**WRITTEN TASK:** Locate each line of the records that contains the string "against", and copy those lines out. Matching is case-sensitive.

**INFORMATION GIVEN:**
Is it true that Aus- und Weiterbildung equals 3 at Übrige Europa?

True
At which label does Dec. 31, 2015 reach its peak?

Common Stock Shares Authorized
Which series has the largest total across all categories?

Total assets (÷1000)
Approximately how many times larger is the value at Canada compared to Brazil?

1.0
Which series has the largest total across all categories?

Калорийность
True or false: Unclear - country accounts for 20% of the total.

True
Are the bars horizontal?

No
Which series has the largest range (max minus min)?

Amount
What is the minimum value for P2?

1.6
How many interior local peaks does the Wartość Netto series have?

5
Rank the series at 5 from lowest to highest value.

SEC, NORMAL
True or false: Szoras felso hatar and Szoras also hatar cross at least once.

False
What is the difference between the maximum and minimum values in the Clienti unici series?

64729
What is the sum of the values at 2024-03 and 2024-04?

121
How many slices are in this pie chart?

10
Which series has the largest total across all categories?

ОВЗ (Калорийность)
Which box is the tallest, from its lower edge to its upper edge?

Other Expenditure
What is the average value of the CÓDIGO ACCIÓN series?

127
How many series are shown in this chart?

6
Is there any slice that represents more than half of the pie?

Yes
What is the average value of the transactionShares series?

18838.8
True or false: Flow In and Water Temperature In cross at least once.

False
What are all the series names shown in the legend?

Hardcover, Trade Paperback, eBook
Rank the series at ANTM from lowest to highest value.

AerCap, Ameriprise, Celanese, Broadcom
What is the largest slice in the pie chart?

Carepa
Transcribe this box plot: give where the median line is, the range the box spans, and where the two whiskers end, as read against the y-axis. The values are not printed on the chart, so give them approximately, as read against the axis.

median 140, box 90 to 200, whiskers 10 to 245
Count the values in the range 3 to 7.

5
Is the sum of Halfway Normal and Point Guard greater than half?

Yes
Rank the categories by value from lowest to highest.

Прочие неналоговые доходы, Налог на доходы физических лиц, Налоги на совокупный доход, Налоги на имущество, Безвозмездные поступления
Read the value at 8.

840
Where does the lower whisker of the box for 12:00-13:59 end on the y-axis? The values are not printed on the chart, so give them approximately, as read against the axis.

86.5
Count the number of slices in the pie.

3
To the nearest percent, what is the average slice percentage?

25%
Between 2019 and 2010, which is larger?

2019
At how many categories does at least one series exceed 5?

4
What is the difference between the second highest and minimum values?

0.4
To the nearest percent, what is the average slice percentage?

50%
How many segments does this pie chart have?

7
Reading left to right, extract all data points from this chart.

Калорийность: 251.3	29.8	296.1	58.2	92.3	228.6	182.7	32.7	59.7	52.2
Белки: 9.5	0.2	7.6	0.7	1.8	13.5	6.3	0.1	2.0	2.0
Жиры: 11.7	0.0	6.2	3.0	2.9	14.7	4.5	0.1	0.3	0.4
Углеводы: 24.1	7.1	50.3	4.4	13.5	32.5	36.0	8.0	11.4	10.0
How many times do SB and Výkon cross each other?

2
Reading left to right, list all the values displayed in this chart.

**EXPECTED ANSWER:**
Transcribe this box plot: give where the median line is, the range the box spans, and where the two whiskers end, as read against the y-axis. The values are not printed on the chart, so give them approximately, as read against the axis.
Where does the lower whisker of the box for 12:00-13:59 end on the y-axis? The values are not printed on the chart, so give them approximately, as read against the axis.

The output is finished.